Directive:
How many lines in the records below contain the word "ante"? Give only the number.

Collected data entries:
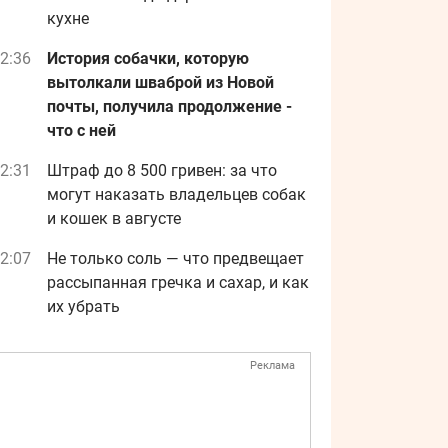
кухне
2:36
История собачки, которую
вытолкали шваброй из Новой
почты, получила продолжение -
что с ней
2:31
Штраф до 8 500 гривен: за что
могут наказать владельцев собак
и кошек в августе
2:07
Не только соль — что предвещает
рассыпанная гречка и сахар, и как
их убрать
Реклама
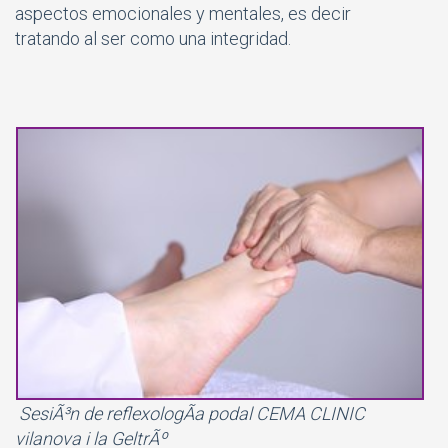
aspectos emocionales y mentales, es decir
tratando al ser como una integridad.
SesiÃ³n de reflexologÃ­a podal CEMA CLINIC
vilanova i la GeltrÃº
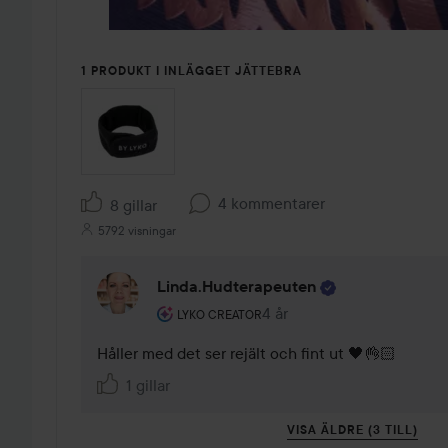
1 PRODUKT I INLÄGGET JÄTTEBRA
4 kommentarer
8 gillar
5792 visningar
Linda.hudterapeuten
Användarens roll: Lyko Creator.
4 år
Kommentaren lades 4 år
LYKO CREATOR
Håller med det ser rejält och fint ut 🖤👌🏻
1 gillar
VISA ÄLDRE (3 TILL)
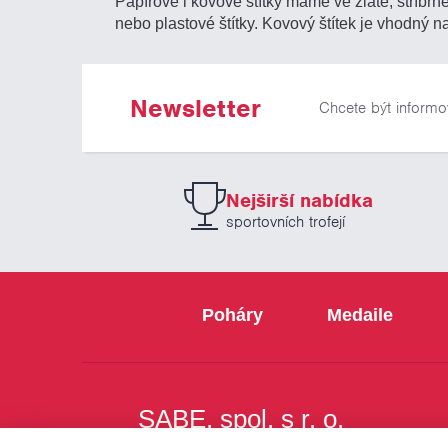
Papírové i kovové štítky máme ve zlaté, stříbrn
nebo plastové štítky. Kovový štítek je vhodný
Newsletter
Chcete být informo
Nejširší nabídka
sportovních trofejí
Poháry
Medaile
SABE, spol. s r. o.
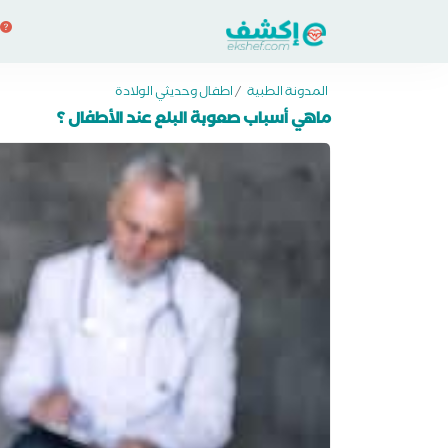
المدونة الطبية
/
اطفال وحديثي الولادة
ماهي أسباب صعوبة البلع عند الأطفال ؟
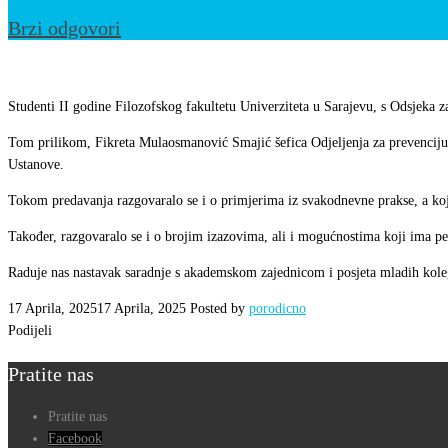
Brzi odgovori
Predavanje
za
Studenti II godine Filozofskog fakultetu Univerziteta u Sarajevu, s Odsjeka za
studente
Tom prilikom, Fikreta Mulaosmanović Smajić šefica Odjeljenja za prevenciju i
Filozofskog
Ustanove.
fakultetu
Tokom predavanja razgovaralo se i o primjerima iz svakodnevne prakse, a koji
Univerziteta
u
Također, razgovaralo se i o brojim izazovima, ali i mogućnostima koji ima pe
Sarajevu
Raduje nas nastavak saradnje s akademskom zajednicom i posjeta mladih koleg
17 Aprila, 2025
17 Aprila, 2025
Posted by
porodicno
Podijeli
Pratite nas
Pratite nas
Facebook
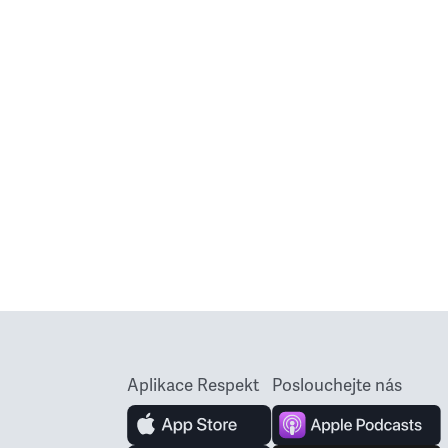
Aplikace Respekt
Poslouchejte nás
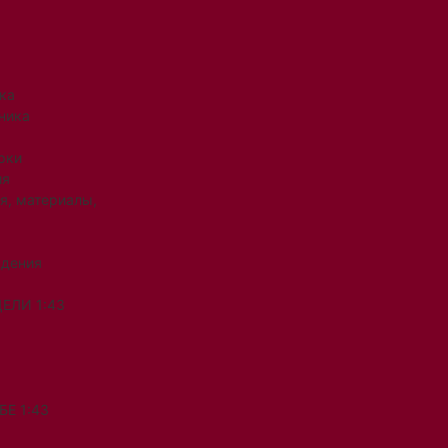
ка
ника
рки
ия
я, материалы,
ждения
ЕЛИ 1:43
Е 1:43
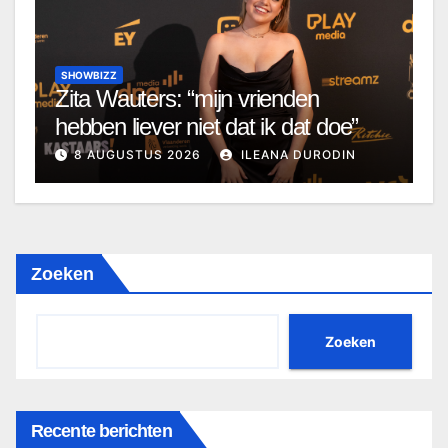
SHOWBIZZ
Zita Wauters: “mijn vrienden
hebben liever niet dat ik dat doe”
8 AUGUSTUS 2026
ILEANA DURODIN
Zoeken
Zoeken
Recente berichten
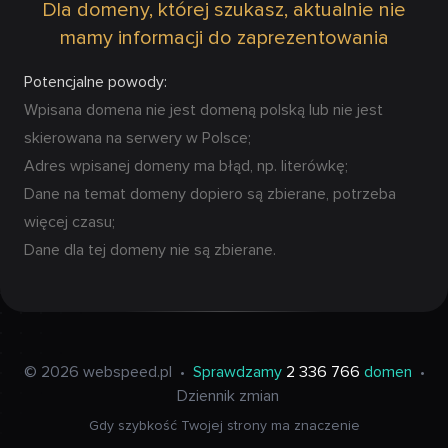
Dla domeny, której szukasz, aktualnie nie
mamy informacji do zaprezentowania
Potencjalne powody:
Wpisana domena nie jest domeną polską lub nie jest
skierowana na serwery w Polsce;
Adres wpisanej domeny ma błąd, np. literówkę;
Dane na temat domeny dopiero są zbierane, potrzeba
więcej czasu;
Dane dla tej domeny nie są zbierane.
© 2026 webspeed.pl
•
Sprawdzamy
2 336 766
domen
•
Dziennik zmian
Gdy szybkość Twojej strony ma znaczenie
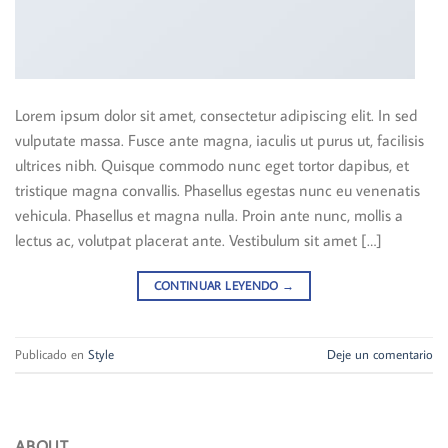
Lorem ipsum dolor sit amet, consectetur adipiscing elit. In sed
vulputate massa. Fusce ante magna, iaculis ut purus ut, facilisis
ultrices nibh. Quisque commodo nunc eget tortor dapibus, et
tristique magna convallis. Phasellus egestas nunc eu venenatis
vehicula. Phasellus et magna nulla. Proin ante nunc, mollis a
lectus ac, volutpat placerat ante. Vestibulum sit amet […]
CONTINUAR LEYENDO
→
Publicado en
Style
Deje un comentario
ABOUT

Result:
3